Dynamic costs -- The use of weighted rewards is extremely simple, but in some cases it is necessary to locally modulate edge costs (it easier to indirectly influence movement without setting targets this way). Such an approach is similar to the hacks necessary to obtain good behaviours from A*, but it seems unavoidable.
Understanding -- Despite being fundamentally simple, the different requests can combine into complex patterns within the navigation system. This can be difficult to understand at the first, but experimentation with the use of visual aids will help.
11 Conclusion
Realistic dynamic environments have become commonplace, yet current AI solutions struggle to make the most of them. A* based solutions can be strained into handling such scenarios, but there are many overheads from the development point of view which make this task much harder than necessary.

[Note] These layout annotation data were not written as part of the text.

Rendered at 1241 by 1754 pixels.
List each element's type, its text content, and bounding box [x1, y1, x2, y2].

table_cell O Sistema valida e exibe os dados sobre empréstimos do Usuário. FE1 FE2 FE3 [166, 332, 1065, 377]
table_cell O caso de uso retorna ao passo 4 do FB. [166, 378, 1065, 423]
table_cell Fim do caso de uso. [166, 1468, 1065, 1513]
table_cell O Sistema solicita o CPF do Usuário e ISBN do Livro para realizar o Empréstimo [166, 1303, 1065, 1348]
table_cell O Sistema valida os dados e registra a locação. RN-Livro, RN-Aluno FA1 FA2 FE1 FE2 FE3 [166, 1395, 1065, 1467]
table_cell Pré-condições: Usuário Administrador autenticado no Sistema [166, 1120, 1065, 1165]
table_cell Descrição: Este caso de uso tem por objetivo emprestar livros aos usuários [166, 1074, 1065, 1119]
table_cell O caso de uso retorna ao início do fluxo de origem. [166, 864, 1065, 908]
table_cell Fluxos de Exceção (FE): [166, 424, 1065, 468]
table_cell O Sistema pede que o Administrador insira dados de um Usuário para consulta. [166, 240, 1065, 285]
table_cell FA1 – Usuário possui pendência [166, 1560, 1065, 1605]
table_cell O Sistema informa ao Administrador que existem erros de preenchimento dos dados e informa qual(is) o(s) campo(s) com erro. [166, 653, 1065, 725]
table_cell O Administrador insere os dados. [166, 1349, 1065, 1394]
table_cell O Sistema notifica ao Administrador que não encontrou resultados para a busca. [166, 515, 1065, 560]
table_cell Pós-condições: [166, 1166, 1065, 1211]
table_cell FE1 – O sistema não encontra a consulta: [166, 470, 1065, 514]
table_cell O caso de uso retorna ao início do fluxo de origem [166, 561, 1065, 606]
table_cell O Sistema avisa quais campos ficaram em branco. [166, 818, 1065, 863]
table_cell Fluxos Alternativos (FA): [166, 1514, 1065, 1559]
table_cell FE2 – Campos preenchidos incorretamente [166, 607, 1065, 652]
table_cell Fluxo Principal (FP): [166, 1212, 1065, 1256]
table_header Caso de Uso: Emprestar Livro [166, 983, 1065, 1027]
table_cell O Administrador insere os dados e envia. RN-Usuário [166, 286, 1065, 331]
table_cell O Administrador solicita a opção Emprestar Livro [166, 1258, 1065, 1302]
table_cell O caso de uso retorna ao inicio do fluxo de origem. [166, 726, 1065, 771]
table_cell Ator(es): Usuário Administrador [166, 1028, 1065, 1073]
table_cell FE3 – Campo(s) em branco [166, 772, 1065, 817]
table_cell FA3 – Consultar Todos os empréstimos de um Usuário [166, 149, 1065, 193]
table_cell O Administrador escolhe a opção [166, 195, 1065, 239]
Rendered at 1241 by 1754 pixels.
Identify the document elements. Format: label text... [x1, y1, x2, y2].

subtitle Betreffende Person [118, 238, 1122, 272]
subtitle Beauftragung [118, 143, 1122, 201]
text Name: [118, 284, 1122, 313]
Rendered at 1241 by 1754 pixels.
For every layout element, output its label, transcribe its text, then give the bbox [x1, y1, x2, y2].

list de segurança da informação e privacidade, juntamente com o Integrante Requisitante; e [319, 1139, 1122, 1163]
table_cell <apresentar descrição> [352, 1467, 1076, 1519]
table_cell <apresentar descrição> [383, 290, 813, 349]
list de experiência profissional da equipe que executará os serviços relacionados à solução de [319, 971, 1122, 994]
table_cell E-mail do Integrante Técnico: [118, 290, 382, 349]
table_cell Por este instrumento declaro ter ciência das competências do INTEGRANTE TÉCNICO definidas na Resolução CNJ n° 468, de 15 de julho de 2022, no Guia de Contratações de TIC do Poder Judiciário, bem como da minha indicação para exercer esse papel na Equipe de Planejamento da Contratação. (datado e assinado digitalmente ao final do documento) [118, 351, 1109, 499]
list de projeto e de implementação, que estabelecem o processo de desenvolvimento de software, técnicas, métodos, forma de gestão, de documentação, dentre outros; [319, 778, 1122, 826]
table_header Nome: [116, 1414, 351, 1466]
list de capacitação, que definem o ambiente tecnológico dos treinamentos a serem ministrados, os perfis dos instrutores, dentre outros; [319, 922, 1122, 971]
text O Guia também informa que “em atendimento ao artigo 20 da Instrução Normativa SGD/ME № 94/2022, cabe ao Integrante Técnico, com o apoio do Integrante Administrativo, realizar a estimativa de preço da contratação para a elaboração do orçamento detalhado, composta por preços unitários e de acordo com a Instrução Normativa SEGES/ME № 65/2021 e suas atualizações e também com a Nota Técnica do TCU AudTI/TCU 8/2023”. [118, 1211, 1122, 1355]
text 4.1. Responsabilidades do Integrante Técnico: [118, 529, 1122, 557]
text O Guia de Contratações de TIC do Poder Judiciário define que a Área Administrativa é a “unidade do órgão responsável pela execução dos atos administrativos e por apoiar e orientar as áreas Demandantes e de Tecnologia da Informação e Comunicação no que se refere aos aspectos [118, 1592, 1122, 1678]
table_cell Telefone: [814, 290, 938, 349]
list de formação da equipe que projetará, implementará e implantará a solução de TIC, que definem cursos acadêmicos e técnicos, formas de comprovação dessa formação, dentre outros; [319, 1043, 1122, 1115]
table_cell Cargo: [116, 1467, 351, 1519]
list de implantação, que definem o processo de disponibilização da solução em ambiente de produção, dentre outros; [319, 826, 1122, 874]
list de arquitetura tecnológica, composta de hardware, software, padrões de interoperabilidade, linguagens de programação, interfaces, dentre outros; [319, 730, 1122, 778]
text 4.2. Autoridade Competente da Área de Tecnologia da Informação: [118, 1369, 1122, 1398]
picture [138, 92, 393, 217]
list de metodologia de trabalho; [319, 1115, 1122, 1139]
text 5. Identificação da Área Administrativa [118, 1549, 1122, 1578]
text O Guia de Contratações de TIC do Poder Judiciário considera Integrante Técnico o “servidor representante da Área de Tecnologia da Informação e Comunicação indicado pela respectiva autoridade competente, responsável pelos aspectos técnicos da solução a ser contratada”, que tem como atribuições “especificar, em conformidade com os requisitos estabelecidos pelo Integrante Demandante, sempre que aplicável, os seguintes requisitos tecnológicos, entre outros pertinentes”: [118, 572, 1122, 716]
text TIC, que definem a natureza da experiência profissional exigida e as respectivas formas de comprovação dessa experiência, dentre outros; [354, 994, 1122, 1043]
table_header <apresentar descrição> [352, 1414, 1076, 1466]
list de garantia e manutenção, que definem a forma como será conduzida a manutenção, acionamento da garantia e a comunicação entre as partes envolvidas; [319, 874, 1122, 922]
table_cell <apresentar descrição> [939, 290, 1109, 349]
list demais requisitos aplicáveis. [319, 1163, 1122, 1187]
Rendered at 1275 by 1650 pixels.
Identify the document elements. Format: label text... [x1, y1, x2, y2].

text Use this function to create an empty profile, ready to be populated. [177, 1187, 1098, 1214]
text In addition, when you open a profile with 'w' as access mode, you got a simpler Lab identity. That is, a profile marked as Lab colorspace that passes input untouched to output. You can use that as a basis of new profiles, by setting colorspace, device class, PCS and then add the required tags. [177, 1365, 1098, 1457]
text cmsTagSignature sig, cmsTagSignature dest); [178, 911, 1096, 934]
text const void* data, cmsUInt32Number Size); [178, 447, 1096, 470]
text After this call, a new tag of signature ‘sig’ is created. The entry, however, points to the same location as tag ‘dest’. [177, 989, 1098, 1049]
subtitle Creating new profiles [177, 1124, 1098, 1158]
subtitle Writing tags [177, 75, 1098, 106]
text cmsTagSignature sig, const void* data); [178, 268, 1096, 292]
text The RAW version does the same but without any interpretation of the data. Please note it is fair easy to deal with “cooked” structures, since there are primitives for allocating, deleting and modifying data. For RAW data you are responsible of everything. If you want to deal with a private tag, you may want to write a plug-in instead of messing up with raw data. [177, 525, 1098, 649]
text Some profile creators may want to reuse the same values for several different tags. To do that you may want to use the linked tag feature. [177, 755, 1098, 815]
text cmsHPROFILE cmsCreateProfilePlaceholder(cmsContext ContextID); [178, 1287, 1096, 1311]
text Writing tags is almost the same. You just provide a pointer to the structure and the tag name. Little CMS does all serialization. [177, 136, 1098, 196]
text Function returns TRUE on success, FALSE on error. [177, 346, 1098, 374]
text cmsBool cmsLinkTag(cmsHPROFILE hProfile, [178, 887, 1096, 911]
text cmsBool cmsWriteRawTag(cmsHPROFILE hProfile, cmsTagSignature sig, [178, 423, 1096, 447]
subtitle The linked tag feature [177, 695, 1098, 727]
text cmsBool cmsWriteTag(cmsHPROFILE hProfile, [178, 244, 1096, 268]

Having a conceptual understanding of human movement allows a navigation system to be created to solve this problem in a more convincing fashion. Once it has been made into a component of the AI, it is much simpler to develop around.
The interface to the navigation system needs to be rethought, allowing more than just fixed paths and single destinations to be handled.
For implementation, a few details need to be changed and the planning algorithm needs to be replaced. Solution based on properties of intelligent agents will offer more flexibility and provide more realistic results. With such an improved model, the AI is no longer the problem in the game development process, as it will be able to handle all the intricacies the world designers can throw at it -- and even be able to rival the best human players.
12 References
[Arkin98] Arkin, R.C., "Behaviour-Based Robotics", MIT Press, 1998.
[Bellman58] Bellman, R., "On a routing problem", Quarterly Applied Mathematics 16, 87-90, 1958.